화학공학소재연구정보센터
Biotechnology and Bioengineering, Vol.93, No.6, 1069-1078, 2006
Competition between oxygen and nitrate respirations in continuous culture of Pseudomonas aeruginosa performing aerobic denitrification
Continuous culture of P. aeruginosa was conducted with nitrate-containing media under the dilution rates (D) of 0.026, 0.06, and 0.13/h and the dissolved oxygen concentrations (DO) of 0-2.2 mg/L. The bacterium performed simultaneousO(2) and nitrate respiration in all of the systems studied. For each D, the (apparent) cell yield from glucose (Y-X/S) was lower at zero DO, but did not change substantially with non-zero DO. In non-zero DO systems, Y-X/S increased with increasing D, and when fit with a model considering cell death, gave the following parameters: maximum cell yield Y-X/S(m) = 0.49, maintenance coefficient M-S = 0.029 (/h), and cell decay constant k(d) = 0.014/h.

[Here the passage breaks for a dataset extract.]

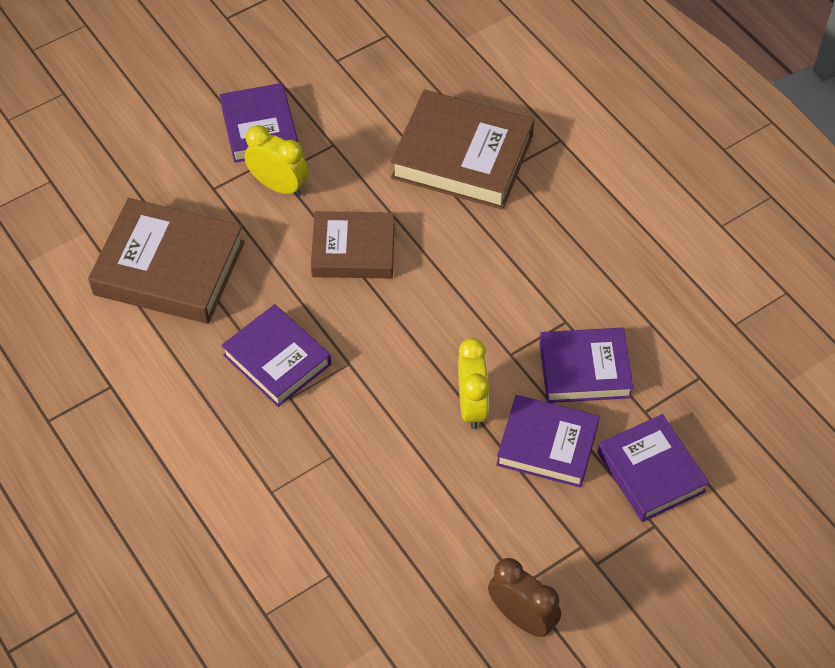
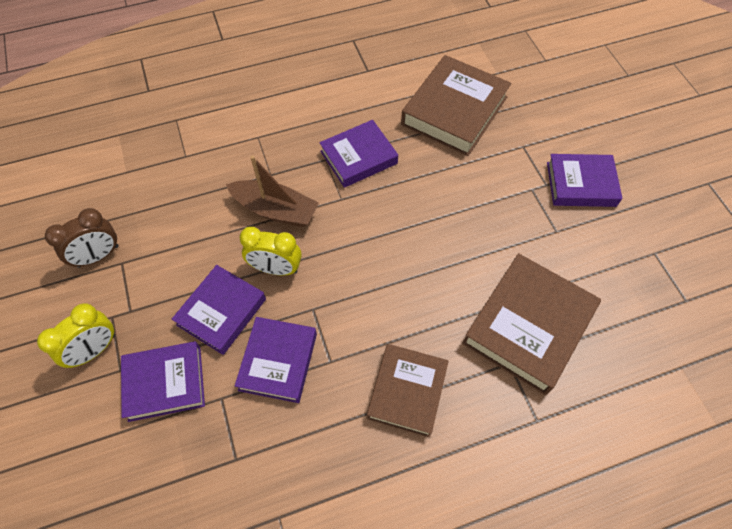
camera: 105 degrees right, 5 degrees up
yellow clock [245,125,308,197] -> yellow clock moved to [37,303,115,368]
brown book [311,211,395,278] -> brown book moved to [367,344,449,437]
none -> brown boat [226,155,319,227]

The same model failed to describe the behaviors of zero-DO systems, where neither glucose nor nitrate was limiting and the limiting factor(s) remained unknown. The cell yield from accepted electron (Y-X/e) was however relatively constant in all systems, and the energy yield per electron accepted via denitrification was estimated at similar to 69% of that via O-2 respiration. A closer examination revealed that increasing DO enhanced O-2 respiration only at extremely low DO (<0.05 mg/L), beyond which the increasing DO only slightly increased its weak inhibition on denitrification. While O-2 was the preferred electron acceptor, the fraction of electrons accepted via denitrification increased with increasing D. (c) 2006 Wiley Periodicals, Inc.